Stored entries
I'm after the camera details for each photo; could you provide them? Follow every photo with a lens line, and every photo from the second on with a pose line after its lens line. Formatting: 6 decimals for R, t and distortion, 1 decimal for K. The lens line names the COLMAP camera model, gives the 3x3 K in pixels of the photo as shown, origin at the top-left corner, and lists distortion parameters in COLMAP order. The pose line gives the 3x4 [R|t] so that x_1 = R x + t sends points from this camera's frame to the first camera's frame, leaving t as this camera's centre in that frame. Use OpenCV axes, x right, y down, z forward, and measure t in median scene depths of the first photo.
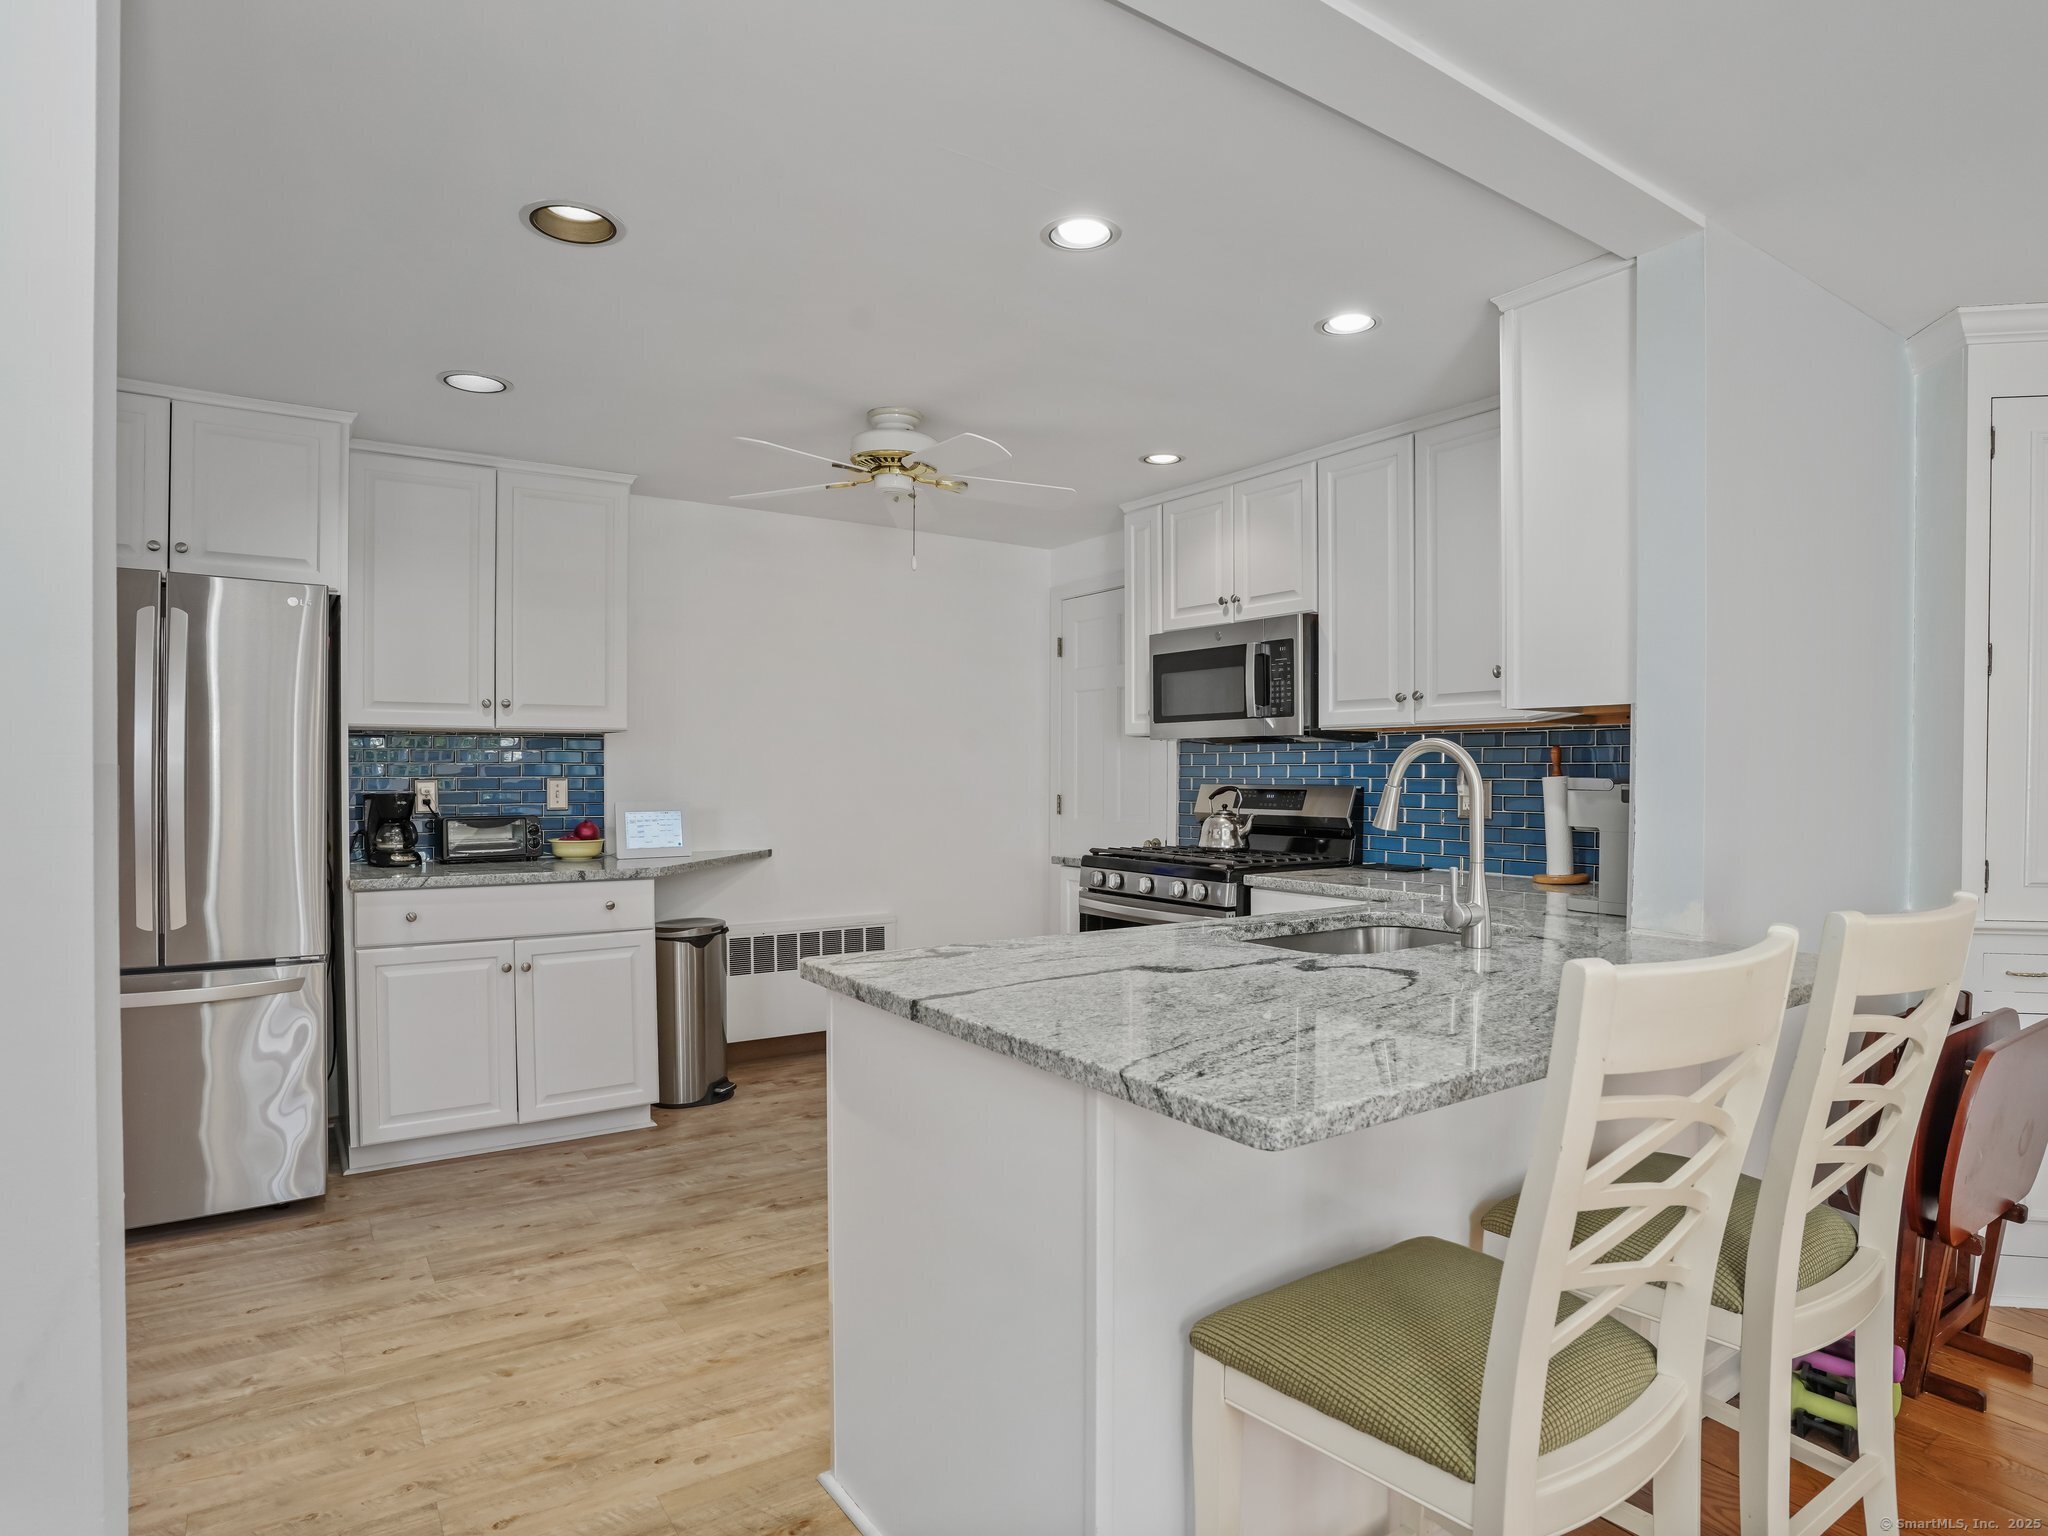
lens RADIAL K [[1158.9, 0, 1029.7], [0, 1158.9, 770.8], [0, 0, 1]] dist [-0.089346, 0.045350]
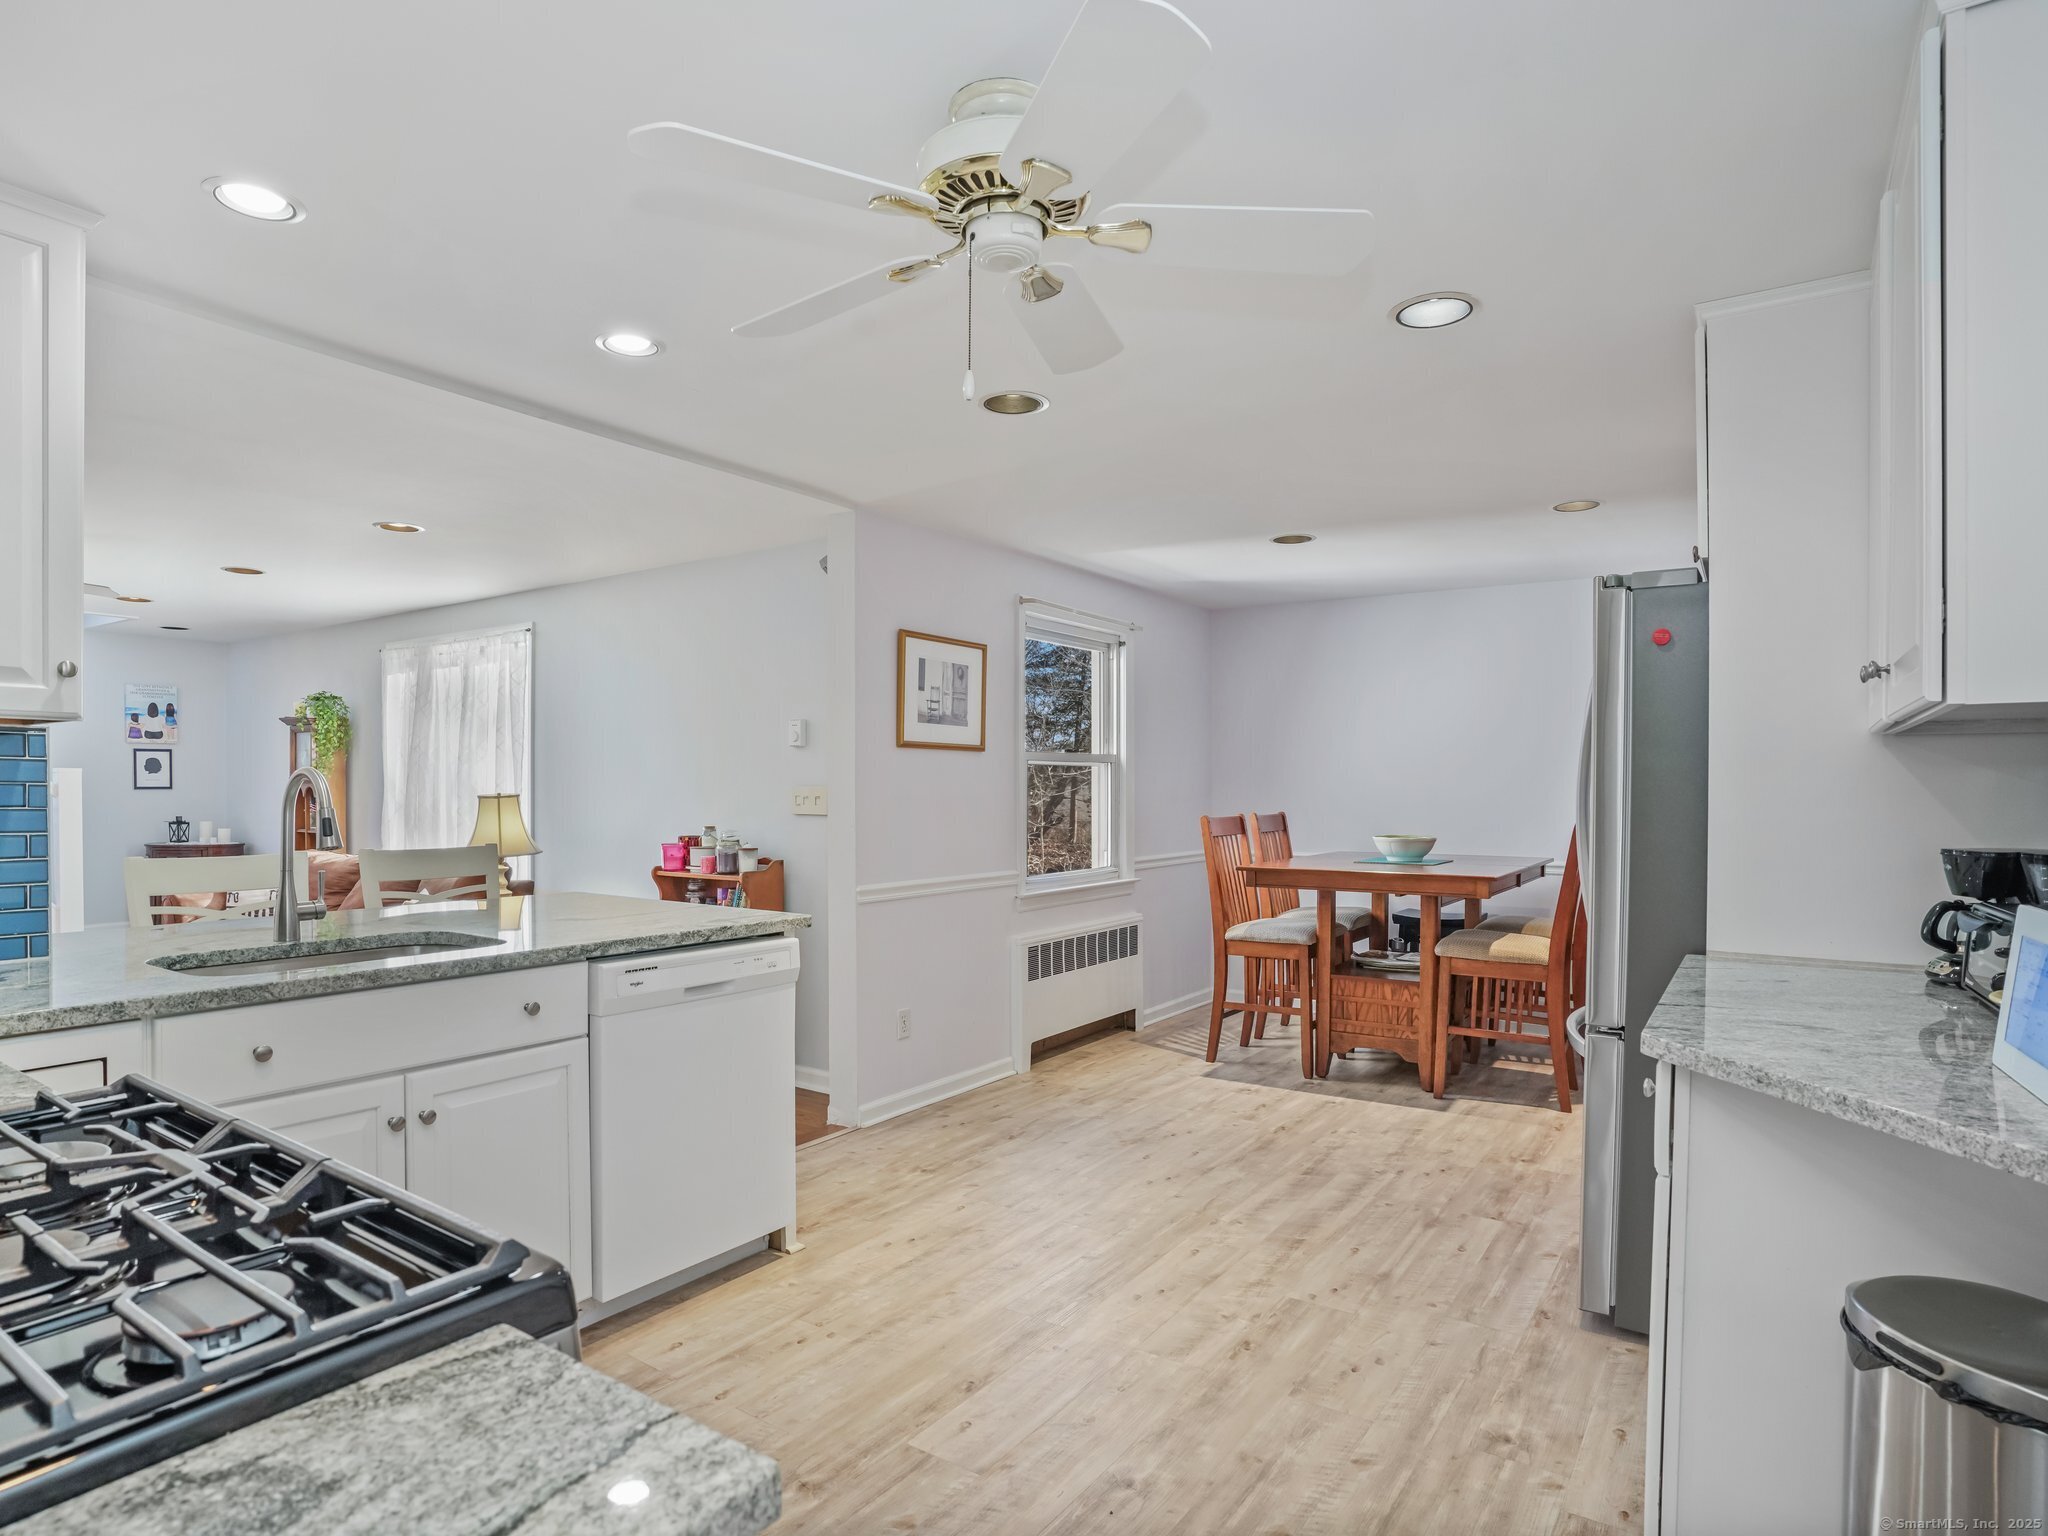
lens RADIAL K [[1132.7, 0, 1021.2], [0, 1132.7, 800.3], [0, 0, 1]] dist [-0.089781, 0.048303]
pose [[-0.933419, -0.002320, -0.358782, 0.049262], [-0.006782, 0.999915, 0.011179, -0.007579], [0.358725, 0.012868, -0.933355, 1.408506]]
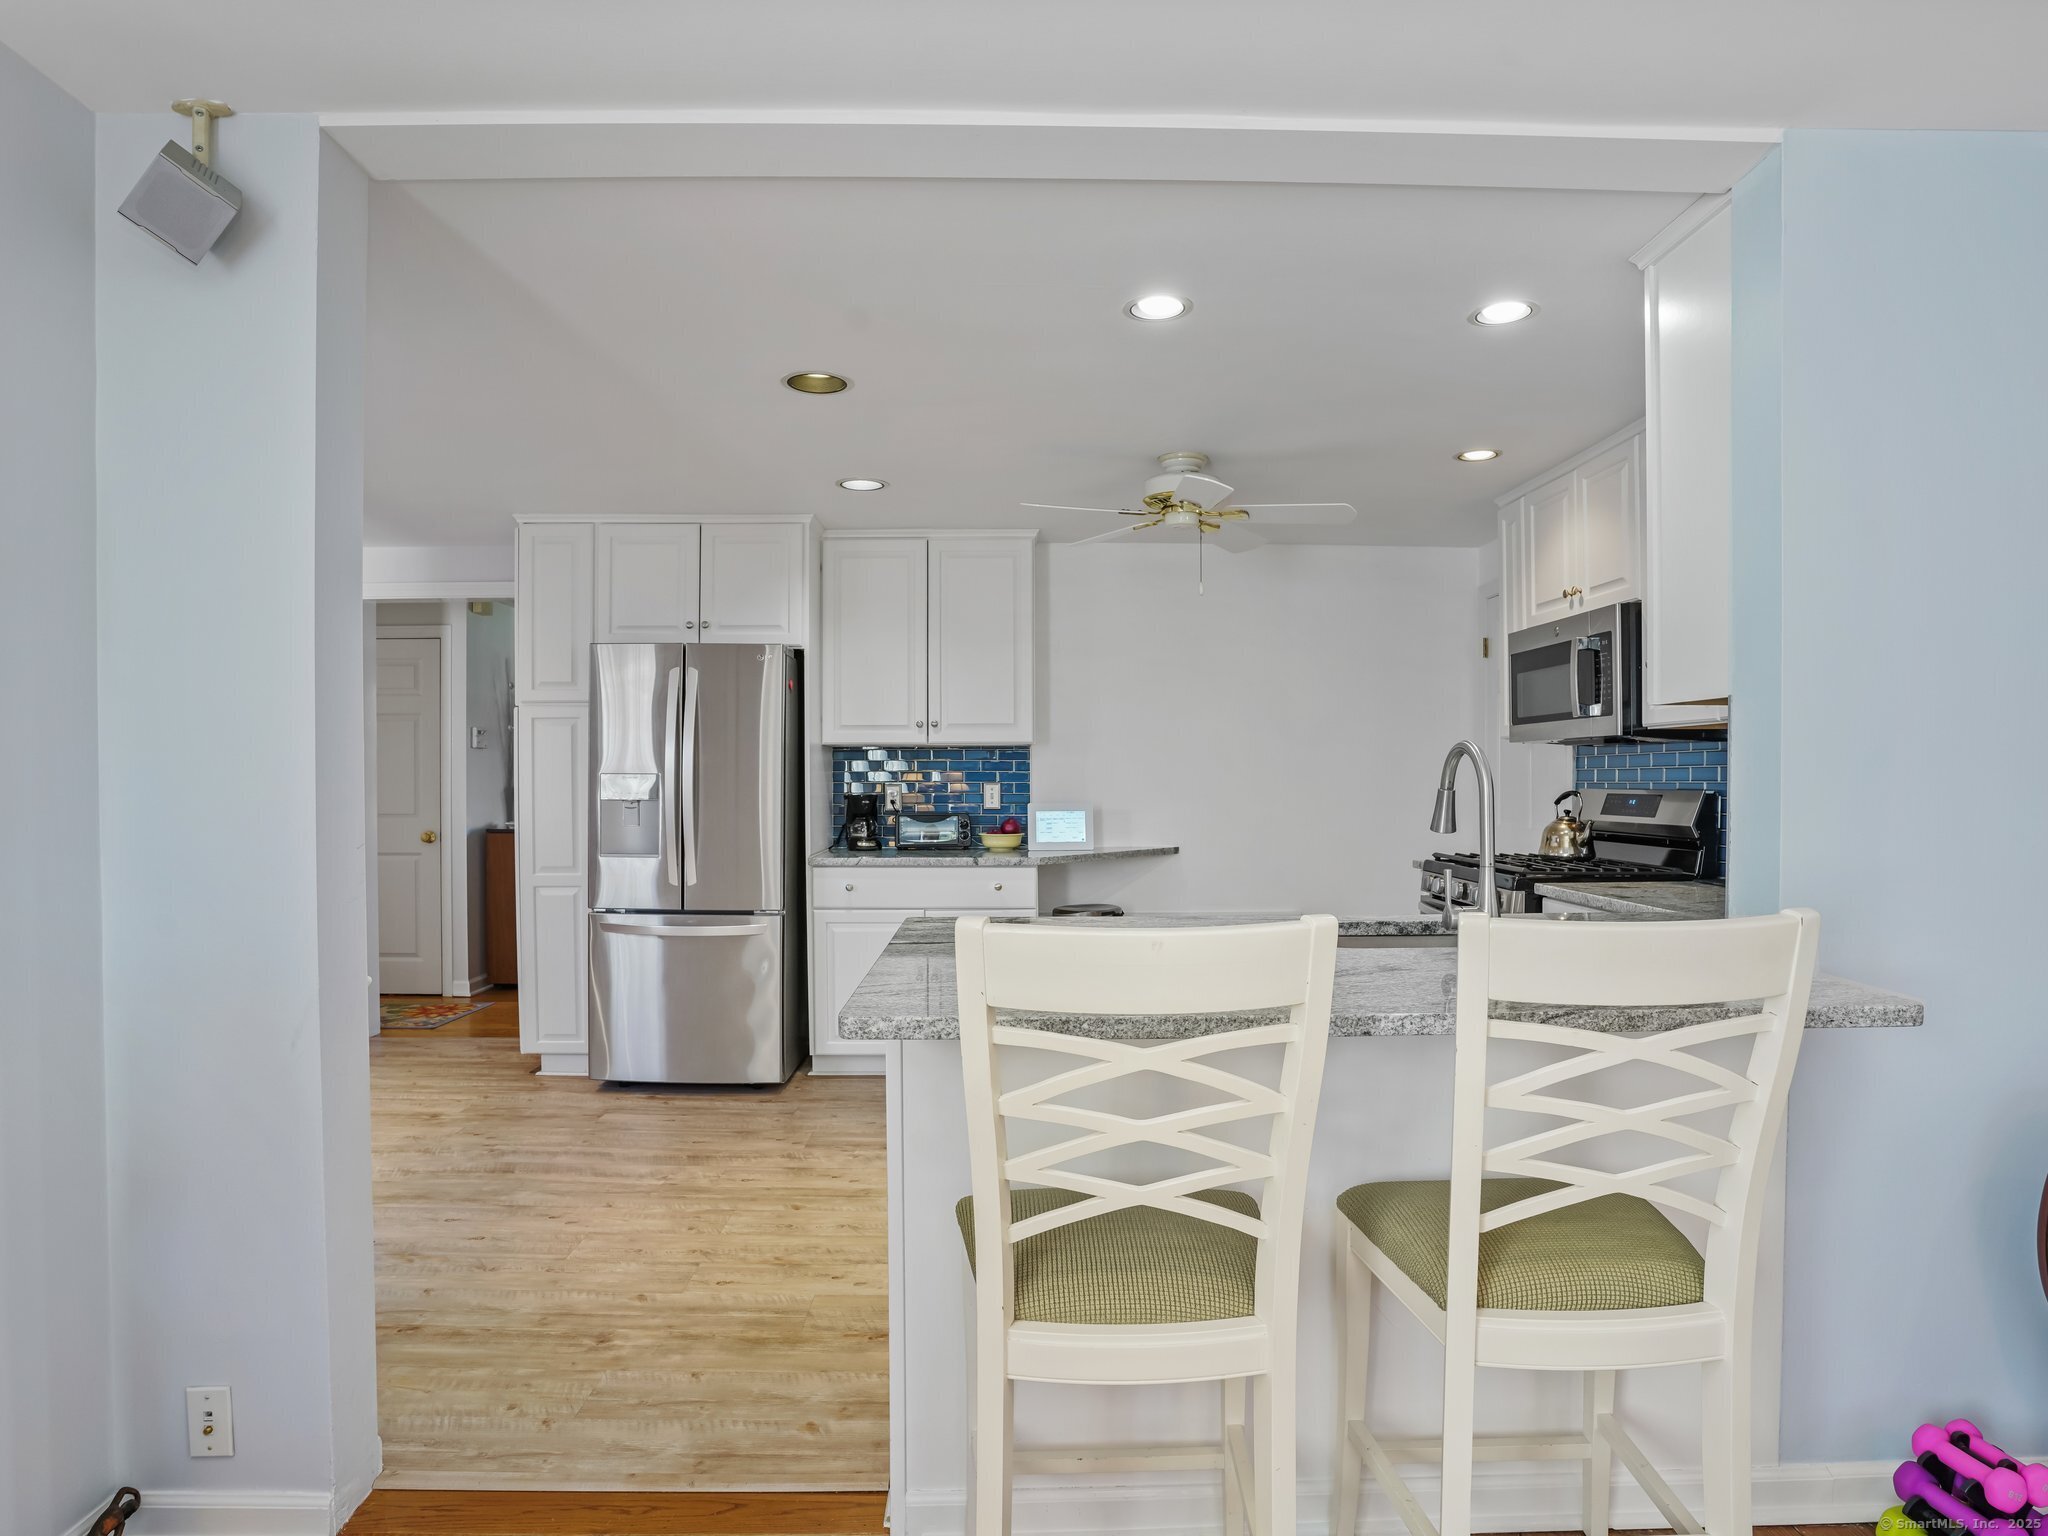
lens RADIAL K [[1166.3, 0, 1017.6], [0, 1166.3, 777.8], [0, 0, 1]] dist [-0.091599, 0.057629]
pose [[0.832701, -0.003598, -0.553711, 0.360083], [0.003834, 0.999992, -0.000733, 0.002069], [0.553710, -0.001513, 0.832709, -0.026895]]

▶ EXERCISE DIRECTIONS
The copy you return must match the records above exactly, minus any images.

▶ TASK SOLUTION
I'm after the camera details for each photo; could you provide them? Follow every photo with a lens line, and every photo from the second on with a pose line after its lens line. Formatting: 6 decimals for R, t and distortion, 1 decimal for K. The lens line names the COLMAP camera model, gives the 3x3 K in pixels of the photo as shown, origin at the top-left corner, and lists distortion parameters in COLMAP order. The pose line gives the 3x4 [R|t] so that x_1 = R x + t sends points from this camera's frame to the first camera's frame, leaving t as this camera's centre in that frame. Use OpenCV axes, x right, y down, z forward, and measure t in median scene depths of the first photo.
lens RADIAL K [[1158.9, 0, 1029.7], [0, 1158.9, 770.8], [0, 0, 1]] dist [-0.089346, 0.045350]
lens RADIAL K [[1132.7, 0, 1021.2], [0, 1132.7, 800.3], [0, 0, 1]] dist [-0.089781, 0.048303]
pose [[-0.933419, -0.002320, -0.358782, 0.049262], [-0.006782, 0.999915, 0.011179, -0.007579], [0.358725, 0.012868, -0.933355, 1.408506]]
lens RADIAL K [[1166.3, 0, 1017.6], [0, 1166.3, 777.8], [0, 0, 1]] dist [-0.091599, 0.057629]
pose [[0.832701, -0.003598, -0.553711, 0.360083], [0.003834, 0.999992, -0.000733, 0.002069], [0.553710, -0.001513, 0.832709, -0.026895]]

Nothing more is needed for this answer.